My voice softened to the point of sounding feeble and submissive. “Sheikh, sir, jihad is my only means of rescue and escape from the estrangement I have been living since getting out of prison – estrangement from my parents, brothers, friends, neighbors, and acquaintances. They all look at me with disdain, and shun me. They avoid me like an infectious disease and call me a terrorist, even though jihad for the sake of God is not considered terrorism except by non-believers and apostates. They say I’ve ruined my future, forgetting that there is no future in this world or in the hereafter except in Paradise. And they blame me for lack of work, forgetting that the best work is to worship the one true God, and to carry out religious duty and jihad for His sake. That is how they have treated me since I came back, so please let me return, sir, into the folds of jihad, into the ranks of the mujahideen who are as pure and clear as ice and snow.”
He nodded his head and said, “Why such astonishment, Darrar? Islam began as a stranger and will go back to being a stranger. ‘Blessed are the strangers.’ That is what our Noble Prophet – prayers and the peace of God be upon him – said, more than 1,400 years ago.”
“I am but a stranger who cannot live amongst these unbelievers,” I said. “So free me into jihad. Free me so I can win martyrdom and see with my own eyes the houris of Paradise, for they pluck the strings in the presence of the prophets and the righteous and the martyrs.”
“Will they permit you to cross the borders?” he asked.
“I will find a way to smuggle myself out,” I answered. “Sir, he who has ta
sted jihad cannot but return to it again.”
“And what if they catch you, Darrar?” he asked.
“I am accustomed to their prisons,” I said. “There is no difference to me between that small prison and this grand prison. I want to carry out what my religion demands of me, so I will not feel regret every time I hear about an attack carried out by my mujahideen brothers without me. Sir, I’ve become like a fish. I can only live in the sea of jihad and the mujahideen.”
“Put your trust in God.
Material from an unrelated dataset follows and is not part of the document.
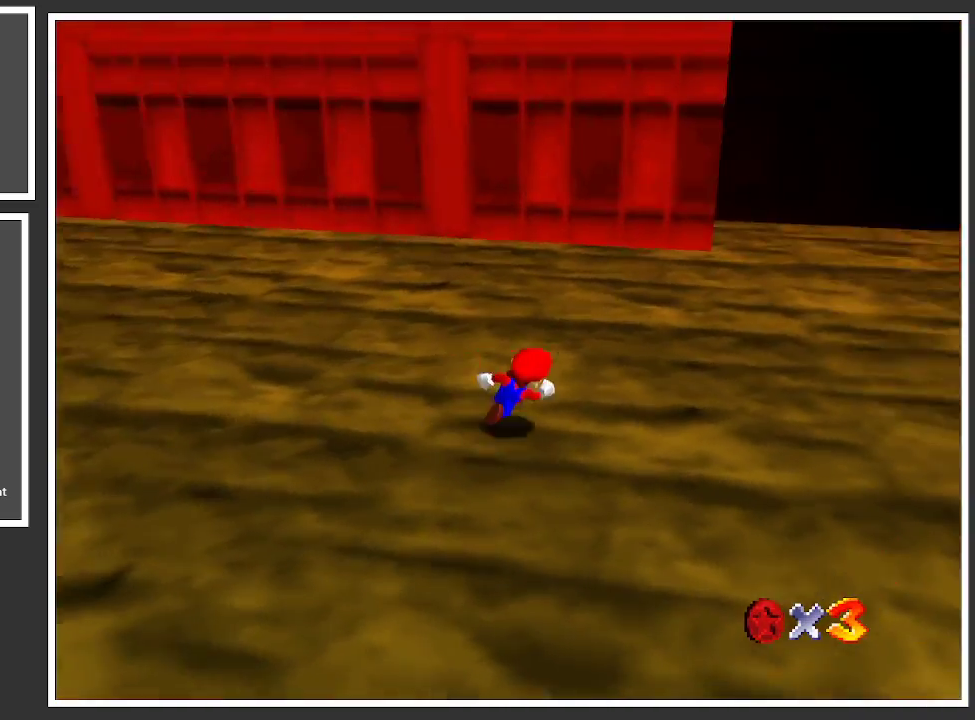
{"buttons": [], "left_stick": "up-right", "right_stick": "center", "events": [[33, "Y", "up"]]}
I will do what I can,” he said. “Ask God to grant success and good fortune.”
I wasn’t faking my tears in front of him, and I wasn’t truthful either. It was a mixture of truth and falsehood, and I felt I had lost my conviction. But I was intent on going back to Afghanistan with the blessing and confirmation of Sheikh al-Abbas, who I felt sympathized with me and wished for me to return.
Sari Abu Amineh
The Basha was never a coward.
Once, three years earlier, the airplane we were in on our way to Madrid hit some turbulence and dropped more than 200 feet to a hard landing, causing the contents of the overhead bins to come crashing down on us. The Basha kept calm and held his composure. He was the only passenger who didn’t show signs of fright or start screaming and trembling and reciting the Quran, or making the sign of the cross over their chests.
I, on the other hand, shuddered with fear and recited the shahada for my life in a trembling voice.
During the Davos conference he participated in in Switzerland a few years back, he didn’t heed the advice of the conference organizers to wait a while before leaving the auditorium in order to avoid the protestors – men and women with their chests bared – who were demonstrating outside.
He was not a coward, not to my knowledge. However, one recent morning, he called on his driver and his security guard to stop a bearded man he had seen driving down the street in front of his house in a rundown Opal. He had noticed the man while standing on the balcony that overlooks the houri fountain in his garden. He drove past once and then came back again and again, and from what I understood he was driving very slowly and was peeking inside the gate in a suspicious manner.